WHAT IS BEING ASKED: Within the records, find every line that includes the word "depth" and copy it.
--- --- ---
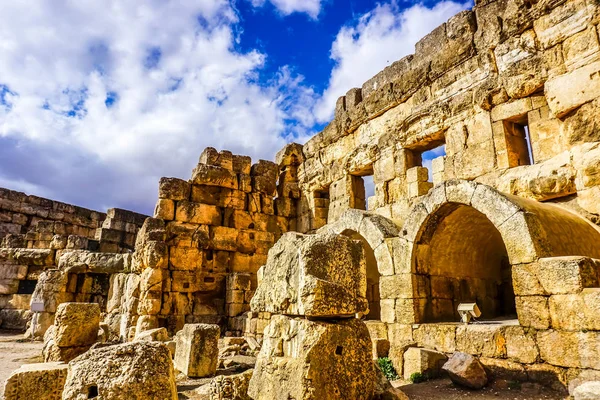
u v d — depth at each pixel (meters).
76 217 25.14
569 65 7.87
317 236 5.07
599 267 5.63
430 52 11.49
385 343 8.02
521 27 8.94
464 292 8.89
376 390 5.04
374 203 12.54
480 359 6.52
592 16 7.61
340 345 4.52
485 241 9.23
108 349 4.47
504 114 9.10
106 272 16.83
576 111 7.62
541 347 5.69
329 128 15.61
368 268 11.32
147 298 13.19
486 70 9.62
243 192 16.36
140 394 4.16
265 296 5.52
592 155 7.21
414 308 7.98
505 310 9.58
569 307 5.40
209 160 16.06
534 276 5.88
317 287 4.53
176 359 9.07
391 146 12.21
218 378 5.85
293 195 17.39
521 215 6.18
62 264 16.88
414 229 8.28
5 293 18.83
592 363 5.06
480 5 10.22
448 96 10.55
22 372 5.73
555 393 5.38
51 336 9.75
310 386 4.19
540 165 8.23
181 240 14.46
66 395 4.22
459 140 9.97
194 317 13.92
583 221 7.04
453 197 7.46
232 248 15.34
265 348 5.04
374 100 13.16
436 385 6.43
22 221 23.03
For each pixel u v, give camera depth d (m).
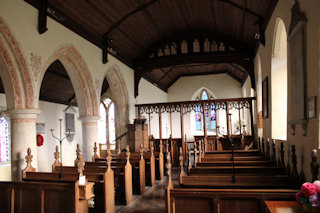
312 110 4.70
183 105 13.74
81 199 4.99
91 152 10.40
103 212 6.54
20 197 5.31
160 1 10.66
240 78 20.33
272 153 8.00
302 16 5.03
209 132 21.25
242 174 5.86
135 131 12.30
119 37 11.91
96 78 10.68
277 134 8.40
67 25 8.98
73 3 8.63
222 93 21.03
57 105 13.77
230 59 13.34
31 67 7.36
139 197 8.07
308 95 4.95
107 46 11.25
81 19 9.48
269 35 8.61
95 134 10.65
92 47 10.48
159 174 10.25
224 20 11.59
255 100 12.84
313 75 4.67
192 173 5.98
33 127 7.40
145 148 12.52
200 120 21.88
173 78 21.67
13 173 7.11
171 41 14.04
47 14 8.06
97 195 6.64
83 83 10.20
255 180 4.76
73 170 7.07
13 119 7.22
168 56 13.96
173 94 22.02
--- --- ---
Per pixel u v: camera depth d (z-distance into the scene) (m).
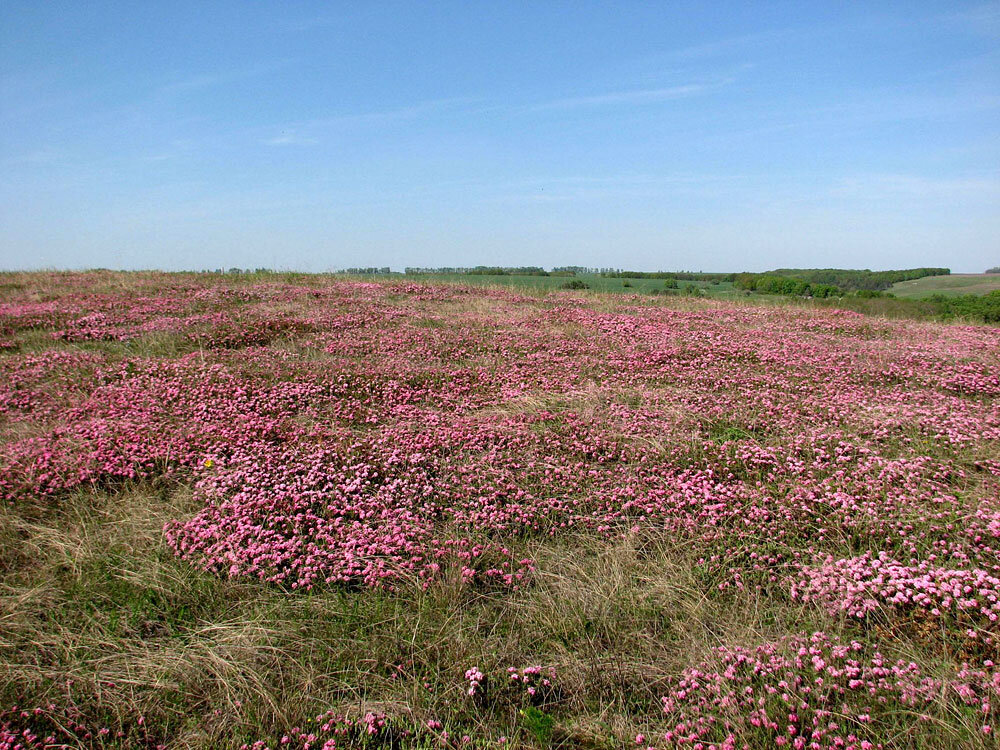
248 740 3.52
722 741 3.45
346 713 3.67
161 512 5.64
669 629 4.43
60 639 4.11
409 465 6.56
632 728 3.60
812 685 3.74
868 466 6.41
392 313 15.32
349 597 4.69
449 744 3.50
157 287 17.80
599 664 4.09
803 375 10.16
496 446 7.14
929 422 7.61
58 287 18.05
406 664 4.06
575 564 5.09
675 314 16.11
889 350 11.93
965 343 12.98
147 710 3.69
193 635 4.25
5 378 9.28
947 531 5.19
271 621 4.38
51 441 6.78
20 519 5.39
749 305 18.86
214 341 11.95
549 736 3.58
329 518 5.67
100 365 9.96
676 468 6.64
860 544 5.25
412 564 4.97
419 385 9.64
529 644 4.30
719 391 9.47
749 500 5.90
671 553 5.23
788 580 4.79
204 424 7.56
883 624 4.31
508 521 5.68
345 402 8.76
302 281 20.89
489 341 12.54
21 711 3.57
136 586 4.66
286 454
--- --- ---
YOUR RESPONSE:
u v d — depth at each pixel (meters).
For each pixel u v, give camera depth d (m).
Per pixel u v: camera depth d (z-distance into the scene) (m).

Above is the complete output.